(Web document revisions)
○ ○ ○ ○ ○

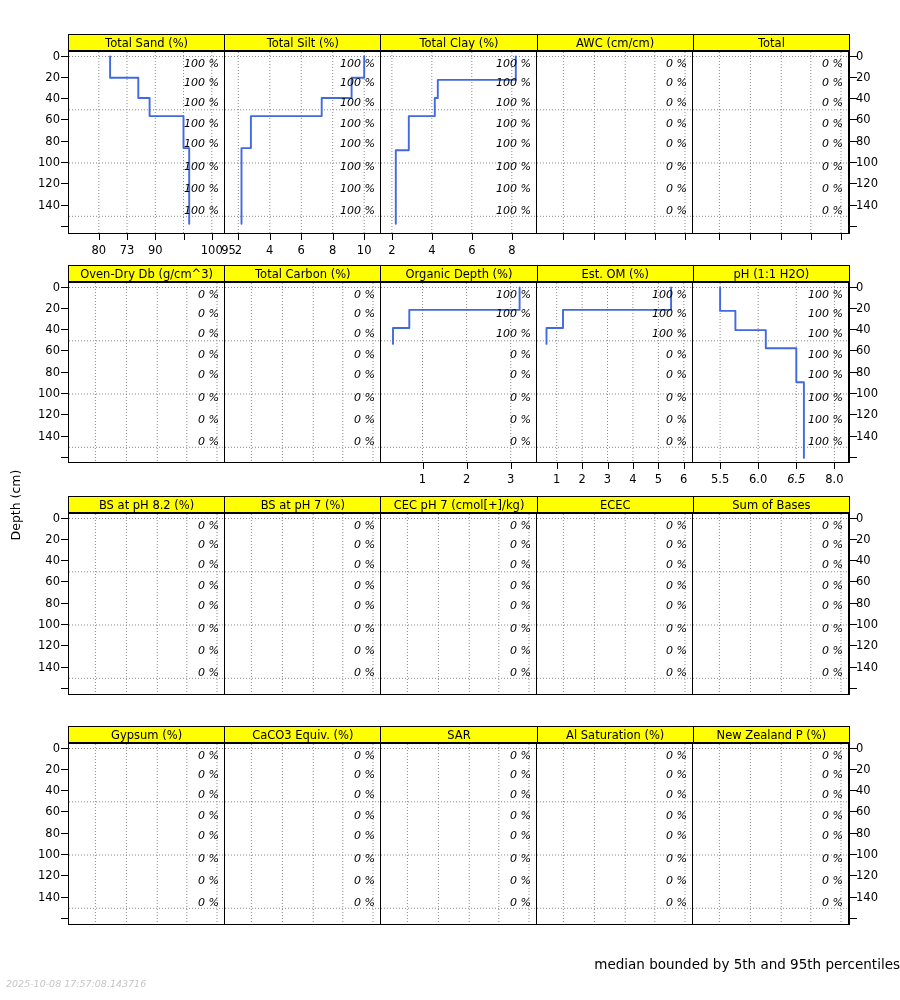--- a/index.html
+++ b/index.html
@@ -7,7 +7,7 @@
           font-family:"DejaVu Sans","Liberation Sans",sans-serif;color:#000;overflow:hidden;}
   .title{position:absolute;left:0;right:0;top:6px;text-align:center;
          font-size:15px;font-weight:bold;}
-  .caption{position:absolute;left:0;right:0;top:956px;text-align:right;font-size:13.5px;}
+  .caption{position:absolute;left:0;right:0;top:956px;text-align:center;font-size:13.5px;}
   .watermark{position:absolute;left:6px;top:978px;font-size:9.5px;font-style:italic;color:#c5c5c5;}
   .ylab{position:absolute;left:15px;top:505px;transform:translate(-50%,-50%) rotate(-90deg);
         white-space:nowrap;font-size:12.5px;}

○ ○ ○ ○ ○

About this exercise: Your response should be each line that includes the word "size", copied from the records.

Answer to the problem:
          font-size:15px;font-weight:bold;}
-  .caption{position:absolute;left:0;right:0;top:956px;text-align:right;font-size:13.5px;}
+  .caption{position:absolute;left:0;right:0;top:956px;text-align:center;font-size:13.5px;}
   .watermark{position:absolute;left:6px;top:978px;font-size:9.5px;font-style:italic;color:#c5c5c5;}
         white-space:nowrap;font-size:12.5px;}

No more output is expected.